During his playing career, Pat Burrell had the nickname ‘Pat the Bat’ hung on him.
Now the man who played 9 seasons in the City of Brotherly Love and became one of the most popular ball players in club history despite often being perceived as a disappointment has another title: Phillies Wall of Famer.
On July 31st, Burrell will be formally feted when he becomes the 38th individual honored with a plaque out in Ashburn Alley and a permanent place of remembrance in team history.
Burrell also becomes the first player, the 2nd individual following manager Charlie Manuel a year ago, from the 2008 World Series champs to be so honored.
According to CBS3 in Philly, Burrell released this statement on being informed of the honor: “It’s a tremendous honor and privilege to be added to the Wall next to Philly’s all-time greats. My family and I couldn’t be more grateful for the support from fans. Their votes are the reason that I will now be enshrined in Phillies history.”
For the longest time, the former 1st overall 1998 draft pick by the Phillies appeared to be a classic overly self-indulgent, under-achieving professional athlete.
On the field, the 25-30 homer and 85-90 RBI seasons that he was putting up most years simply seemed short of his potential.
Meanwhile, the team itself was falling short of expectations as it became a regular contender over his first half-dozen seasons in the early to mid-2000’s.
That all finally began to change with the September 2007 rally to an NL East crown, and then was put to rest with the 2008 World Series championship.
Burrell finished 3rd in the NL Rookie of the Year voting in 2000, following a season in which he had 18 homers and 79 RBI.
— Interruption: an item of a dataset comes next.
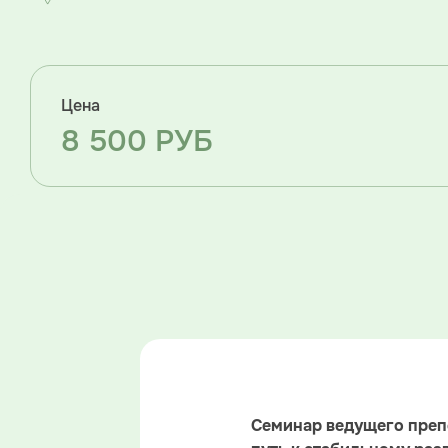
Цена
8 500 РУБ
Семинар ведущего препо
He upped that to 27-89 the following year, and then in 2002, Burrell appeared to really break out. He hit .282 with 37 homers, 116 RBI, scored 96 runs and received votes in the NL MVP balloting.
“It’s a tremendous honor and privilege to be added to the Wall next to Philly’s all-time greats.” ~ Pat Burrell
That great 2002 season gave way to a disastrous 2003 in which he batted just .209 and hit just 21 homers.
However, Burrell battled back with an improved 2004 in the team’s first season at Citizens Bank Park, and then became a force again over the next three seasons as the team became a big winner.
In that run to the 2008 World Series crown, Pat Burrell was a key piece of a multi-talented Phillies attack.
He banged a pair of homers in the clincher as the Phils dispatched the Milwaukee Brewers in the NLDS. He homered again in the important opening game of the NLCS, a 3-2 win over the Los Angeles Dodgers.
Then came the World Series vs the Tampa Bay Rays. Burrell had a giant 0-14 horse collar hanging around his neck when torrential rains led to a suspension of Game 5 with the scored tied at 2-2 headed to the bottom of the 5th.
When the game resumed two days later, it was again tied at 3-3 when Burrell stepped to the plate in the bottom of the 7th.
In dramatic fashion, he drove a ball to the deepest part of the park in fair territory in dead center field. It clanked off the very top of the wall, missing a go-ahead homer by just a couple of feet.
Burrell rolled into 2nd base with a double, the biggest hit in his Phillies career. As the crowd roared it’s appreciation, not just for the hit, but for his career, he was removed for pinch-runner Eric Bruntlett.
Everyone in the ballpark was very much aware that if the Phillies did indeed win this game, with Burrell due to become a free agent in the off-season, this could very well be his final time on the field for the team.
Two batters later, Pedro Feliz smashed a single back through the box, scoring Bruntlett with the go-ahead run. It would turn out to be the World Series-winning run, and Burrell had been the one to get the rally started.
That did indeed turn out to be Pat Burrell’s last hurrah in a Phillies uniform, though he would have one more as a member of the team, riding atop a Clydesdale-drawn coach with his bulldog Elvis at the front of the Phillies championship parade.
Burrell was extremely popular off the field, in and around both Philly and the team’s spring home in Clearwater, Florida.
He was always willing to hang out with fans, and is known to have frequently brought rounds of drinks at local pubs for the entire house.
And his exploits with the ladies are, well, let’s just say that the handsome, single, wealthy man was extremely popular with, and accessible to, the fairer sex.
He always exuded charisma, with both male and female fans, and what that often undefinable quality is, it no doubt helped his popularity over the years.
Burrell would go on to play in parts of two seasons each with the Rays and the Giants after the Phillies portion of his career ended. He would even win another World Series as a member of the 2010 San Francisco club.
But this summer, thanks first to voting by the fans themselves, and finally to the selection of a reviewing panel, Pat Burrell will take his place among the immortals of one of professional sports oldest franchises.
He is sure to be joined by a number of his fellow 2008 World Series champs in the coming years. Congratulations, Pat the Bat, on a well-earned and deserved honor.